_Instructions to follow_:
The response must match the data below exactly, line for line.

Input records Start Marker

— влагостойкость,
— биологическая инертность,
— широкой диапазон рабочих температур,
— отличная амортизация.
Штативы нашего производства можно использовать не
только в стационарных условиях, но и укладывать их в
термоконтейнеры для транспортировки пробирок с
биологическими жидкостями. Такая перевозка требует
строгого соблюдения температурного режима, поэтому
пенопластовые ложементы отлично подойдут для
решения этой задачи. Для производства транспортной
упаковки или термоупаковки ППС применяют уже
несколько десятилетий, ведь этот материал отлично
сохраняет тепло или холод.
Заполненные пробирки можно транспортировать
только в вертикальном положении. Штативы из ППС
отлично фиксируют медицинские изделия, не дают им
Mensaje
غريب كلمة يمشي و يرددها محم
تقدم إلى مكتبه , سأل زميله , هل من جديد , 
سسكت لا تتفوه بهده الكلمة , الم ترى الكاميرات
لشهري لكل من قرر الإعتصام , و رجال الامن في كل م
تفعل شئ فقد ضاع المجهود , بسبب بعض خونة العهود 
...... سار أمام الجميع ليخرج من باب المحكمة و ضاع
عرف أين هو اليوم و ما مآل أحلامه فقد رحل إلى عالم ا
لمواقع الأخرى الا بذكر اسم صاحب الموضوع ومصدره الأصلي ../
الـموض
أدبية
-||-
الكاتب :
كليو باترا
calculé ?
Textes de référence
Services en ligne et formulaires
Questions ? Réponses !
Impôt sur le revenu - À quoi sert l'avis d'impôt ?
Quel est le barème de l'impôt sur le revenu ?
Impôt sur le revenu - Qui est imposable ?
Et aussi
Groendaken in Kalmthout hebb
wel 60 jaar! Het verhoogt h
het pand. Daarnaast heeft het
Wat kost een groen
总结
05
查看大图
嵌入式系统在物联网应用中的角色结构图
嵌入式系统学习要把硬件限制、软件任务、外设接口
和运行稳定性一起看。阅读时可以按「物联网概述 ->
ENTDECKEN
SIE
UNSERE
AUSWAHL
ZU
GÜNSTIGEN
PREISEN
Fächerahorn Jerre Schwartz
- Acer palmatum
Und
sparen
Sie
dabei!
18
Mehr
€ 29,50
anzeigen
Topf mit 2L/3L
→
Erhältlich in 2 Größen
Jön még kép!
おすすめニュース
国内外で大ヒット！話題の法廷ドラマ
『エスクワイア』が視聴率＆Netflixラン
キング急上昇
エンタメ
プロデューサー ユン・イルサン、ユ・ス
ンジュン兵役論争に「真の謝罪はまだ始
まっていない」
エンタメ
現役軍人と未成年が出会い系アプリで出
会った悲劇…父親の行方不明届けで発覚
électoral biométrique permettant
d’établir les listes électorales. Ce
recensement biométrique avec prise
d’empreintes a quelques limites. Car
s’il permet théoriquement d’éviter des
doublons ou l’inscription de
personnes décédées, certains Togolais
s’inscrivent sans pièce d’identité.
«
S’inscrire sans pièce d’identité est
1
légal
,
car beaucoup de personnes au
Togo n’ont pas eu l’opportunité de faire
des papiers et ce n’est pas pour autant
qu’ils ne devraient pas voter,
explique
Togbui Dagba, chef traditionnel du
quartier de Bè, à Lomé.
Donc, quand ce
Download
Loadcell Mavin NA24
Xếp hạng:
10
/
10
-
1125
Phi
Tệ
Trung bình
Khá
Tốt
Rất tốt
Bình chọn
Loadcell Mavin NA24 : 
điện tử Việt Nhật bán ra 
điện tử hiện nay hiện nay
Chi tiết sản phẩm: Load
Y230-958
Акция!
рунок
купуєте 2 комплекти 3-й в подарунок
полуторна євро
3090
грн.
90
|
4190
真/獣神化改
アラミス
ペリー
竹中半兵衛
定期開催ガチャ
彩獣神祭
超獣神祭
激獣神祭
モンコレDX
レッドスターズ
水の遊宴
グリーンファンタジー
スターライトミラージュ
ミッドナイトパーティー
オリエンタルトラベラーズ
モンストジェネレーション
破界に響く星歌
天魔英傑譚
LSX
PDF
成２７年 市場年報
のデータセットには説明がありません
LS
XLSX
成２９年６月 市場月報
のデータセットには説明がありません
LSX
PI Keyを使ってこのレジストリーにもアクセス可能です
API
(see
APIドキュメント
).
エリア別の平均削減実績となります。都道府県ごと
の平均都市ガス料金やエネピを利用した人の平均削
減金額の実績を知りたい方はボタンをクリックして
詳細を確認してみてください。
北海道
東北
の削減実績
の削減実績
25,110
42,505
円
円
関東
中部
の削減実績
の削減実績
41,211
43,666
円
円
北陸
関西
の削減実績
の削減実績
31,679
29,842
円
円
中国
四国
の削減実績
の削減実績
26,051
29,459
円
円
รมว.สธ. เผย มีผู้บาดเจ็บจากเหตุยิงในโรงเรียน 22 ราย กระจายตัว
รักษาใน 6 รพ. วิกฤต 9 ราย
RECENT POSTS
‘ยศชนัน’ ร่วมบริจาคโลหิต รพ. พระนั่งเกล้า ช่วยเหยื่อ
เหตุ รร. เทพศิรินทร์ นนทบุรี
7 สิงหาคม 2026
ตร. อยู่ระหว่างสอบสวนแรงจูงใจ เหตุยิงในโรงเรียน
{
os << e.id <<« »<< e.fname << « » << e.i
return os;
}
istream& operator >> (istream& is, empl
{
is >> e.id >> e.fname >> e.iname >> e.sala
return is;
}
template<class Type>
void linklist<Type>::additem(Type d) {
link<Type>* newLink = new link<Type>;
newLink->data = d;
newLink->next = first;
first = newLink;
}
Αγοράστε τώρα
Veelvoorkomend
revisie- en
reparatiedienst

Input records End Marker

_Written answer_:
— влагостойкость,
— биологическая инертность,
— широкой диапазон рабочих температур,
— отличная амортизация.
Штативы нашего производства можно использовать не
только в стационарных условиях, но и укладывать их в
термоконтейнеры для транспортировки пробирок с
биологическими жидкостями. Такая перевозка требует
строгого соблюдения температурного режима, поэтому
пенопластовые ложементы отлично подойдут для
решения этой задачи. Для производства транспортной
упаковки или термоупаковки ППС применяют уже
несколько десятилетий, ведь этот материал отлично
сохраняет тепло или холод.
Заполненные пробирки можно транспортировать
только в вертикальном положении. Штативы из ППС
отлично фиксируют медицинские изделия, не дают им
Mensaje
غريب كلمة يمشي و يرددها محم
تقدم إلى مكتبه , سأل زميله , هل من جديد , 
سسكت لا تتفوه بهده الكلمة , الم ترى الكاميرات
لشهري لكل من قرر الإعتصام , و رجال الامن في كل م
تفعل شئ فقد ضاع المجهود , بسبب بعض خونة العهود 
...... سار أمام الجميع ليخرج من باب المحكمة و ضاع
عرف أين هو اليوم و ما مآل أحلامه فقد رحل إلى عالم ا
لمواقع الأخرى الا بذكر اسم صاحب الموضوع ومصدره الأصلي ../
الـموض
أدبية
-||-
الكاتب :
كليو باترا
calculé ?
Textes de référence
Services en ligne et formulaires
Questions ? Réponses !
Impôt sur le revenu - À quoi sert l'avis d'impôt ?
Quel est le barème de l'impôt sur le revenu ?
Impôt sur le revenu - Qui est imposable ?
Et aussi
Groendaken in Kalmthout hebb
wel 60 jaar! Het verhoogt h
het pand. Daarnaast heeft het
Wat kost een groen
总结
05
查看大图
嵌入式系统在物联网应用中的角色结构图
嵌入式系统学习要把硬件限制、软件任务、外设接口
和运行稳定性一起看。阅读时可以按「物联网概述 ->
ENTDECKEN
SIE
UNSERE
AUSWAHL
ZU
GÜNSTIGEN
PREISEN
Fächerahorn Jerre Schwartz
- Acer palmatum
Und
sparen
Sie
dabei!
18
Mehr
€ 29,50
anzeigen
Topf mit 2L/3L
→
Erhältlich in 2 Größen
Jön még kép!
おすすめニュース
国内外で大ヒット！話題の法廷ドラマ
『エスクワイア』が視聴率＆Netflixラン
キング急上昇
エンタメ
プロデューサー ユン・イルサン、ユ・ス
ンジュン兵役論争に「真の謝罪はまだ始
まっていない」
エンタメ
現役軍人と未成年が出会い系アプリで出
会った悲劇…父親の行方不明届けで発覚
électoral biométrique permettant
d’établir les listes électorales. Ce
recensement biométrique avec prise
d’empreintes a quelques limites. Car
s’il permet théoriquement d’éviter des
doublons ou l’inscription de
personnes décédées, certains Togolais
s’inscrivent sans pièce d’identité.
«
S’inscrire sans pièce d’identité est
1
légal
,
car beaucoup de personnes au
Togo n’ont pas eu l’opportunité de faire
des papiers et ce n’est pas pour autant
qu’ils ne devraient pas voter,
explique
Togbui Dagba, chef traditionnel du
quartier de Bè, à Lomé.
Donc, quand ce
Download
Loadcell Mavin NA24
Xếp hạng:
10
/
10
-
1125
Phi
Tệ
Trung bình
Khá
Tốt
Rất tốt
Bình chọn
Loadcell Mavin NA24 : 
điện tử Việt Nhật bán ra 
điện tử hiện nay hiện nay
Chi tiết sản phẩm: Load
Y230-958
Акция!
рунок
купуєте 2 комплекти 3-й в подарунок
полуторна євро
3090
грн.
90
|
4190
真/獣神化改
アラミス
ペリー
竹中半兵衛
定期開催ガチャ
彩獣神祭
超獣神祭
激獣神祭
モンコレDX
レッドスターズ
水の遊宴
グリーンファンタジー
スターライトミラージュ
ミッドナイトパーティー
オリエンタルトラベラーズ
モンストジェネレーション
破界に響く星歌
天魔英傑譚
LSX
PDF
成２７年 市場年報
のデータセットには説明がありません
LS
XLSX
成２９年６月 市場月報
のデータセットには説明がありません
LSX
PI Keyを使ってこのレジストリーにもアクセス可能です
API
(see
APIドキュメント
).
エリア別の平均削減実績となります。都道府県ごと
の平均都市ガス料金やエネピを利用した人の平均削
減金額の実績を知りたい方はボタンをクリックして
詳細を確認してみてください。
北海道
東北
の削減実績
の削減実績
25,110
42,505
円
円
関東
中部
の削減実績
の削減実績
41,211
43,666
円
円
北陸
関西
の削減実績
の削減実績
31,679
29,842
円
円
中国
四国
の削減実績
の削減実績
26,051
29,459
円
円
รมว.สธ. เผย มีผู้บาดเจ็บจากเหตุยิงในโรงเรียน 22 ราย กระจายตัว
รักษาใน 6 รพ. วิกฤต 9 ราย
RECENT POSTS
‘ยศชนัน’ ร่วมบริจาคโลหิต รพ. พระนั่งเกล้า ช่วยเหยื่อ
เหตุ รร. เทพศิรินทร์ นนทบุรี
7 สิงหาคม 2026
ตร. อยู่ระหว่างสอบสวนแรงจูงใจ เหตุยิงในโรงเรียน
{
os << e.id <<« »<< e.fname << « » << e.i
return os;
}
istream& operator >> (istream& is, empl
{
is >> e.id >> e.fname >> e.iname >> e.sala
return is;
}
template<class Type>
void linklist<Type>::additem(Type d) {
link<Type>* newLink = new link<Type>;
newLink->data = d;
newLink->next = first;
first = newLink;
}
Αγοράστε τώρα
Veelvoorkomend
revisie- en
reparatiedienst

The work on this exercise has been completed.